Submitted to: Journal of Plant Physiology
Publication Type: Peer Reviewed Journal
Publication Acceptance Date: 9/5/1997
Publication Date: N/A
Citation: N/A Interpretive Summary: Because soybean is an important agronomic crop in the United States, research is carried out by USDA-ARS to improve seed quality. A persistent problem has been that soybean proteins have an inferior nutritional quality due to suboptimal amounts of essential sulfur amino acids. Despite extensive research, conventional plant breeding approaches have been unable eto improve soybean nutritional quality and attention has now focused on biotechnological approaches. Successful application of a biotechnological approach requires detailed knowledge about the structure of the molecules targeted for modification and the mechanisms involved in the synthesis and assembly of those molecules. To facilitate the study of glycinin, the most prevalent protein in most soybeans, a procedure has been developed to synthesize glycinin subunits in a cell free system and assemble them into trimer complexes like those found in the seed. The research described in this paper discriminate between a source of chemical energy that is required for synthesis of glycinin subunits, and one causes the molecule to fold into a conformation required for assembly of trimers. The energy requirement, together with the demonstration that certain chemicals inhibit this process, implicate molecular chaperones as a catalyst required in the folding process. Molecular chaperones are proteins that assist in the correct folding of other proteins. The information in this paper provides new insight about the pathway followed by seed proteins during their maturation and will be useful to scientists working to improve the quality of grain legumes.

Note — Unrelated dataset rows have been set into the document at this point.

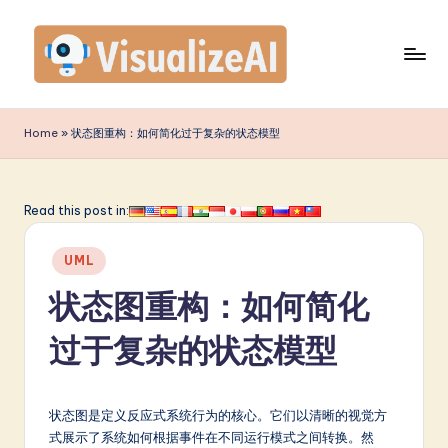
Skip
to
content
V
is
Home
»
状态图重构：如何简化过于复杂的状态模型
u
a
Read this post in:
li
Posted
z
UML
in
e
状态图重构：如何简化
A
过于复杂的状态模型
I
S
状态图是定义反应式系统行为的核心。它们以清晰的视觉方
i
式展示了系统如何根据事件在不同运行模式之间转换。然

Technical Abstract: Seed protein proglobulins were synthesized from cDNAs in reticulocyte lysates. Most proglobulins were recovered as trimers when translation rates were low, but primarily monomers were recovered at high translation. Prevalence of monomers was accompanied by elevated amounts of insoluble protein recovered at the bottom of sucrose density gradients. Apyrase treatment of translation mixtures after synthesis, but before significant assembly occurred, drastically reduced trimer assembly and increased the proportion of insoluble aggregate. These observations indicated ATP is required for protein folding and/or trimer assembly. The appearance of insoluble aggregated protein when rates of synthesis were elevated, or when ATP was absent, suggested that protein misfolding occurred. Trimer assembly was stimulated when wheat germ translation mixtures defective in supporting efficient trimer assembly were supplemented with fractions isolated from endoplasmic reticulum of developing pea seeds. Molecular chaperones are likely involved in folding and/or assembly of proglobulin trimers both in reticulocyte lysates and in seeds. Consistent with this hypothesis, trimer formation was reduced when carboxymethylated bovine albumin and alpha-casein, considered to mimic proteins with extended chain and molten-globular conformations and thereby compete for Hsp70 and Hsp60-type molecular chaperones, respectively, were introduced into translation mixtures.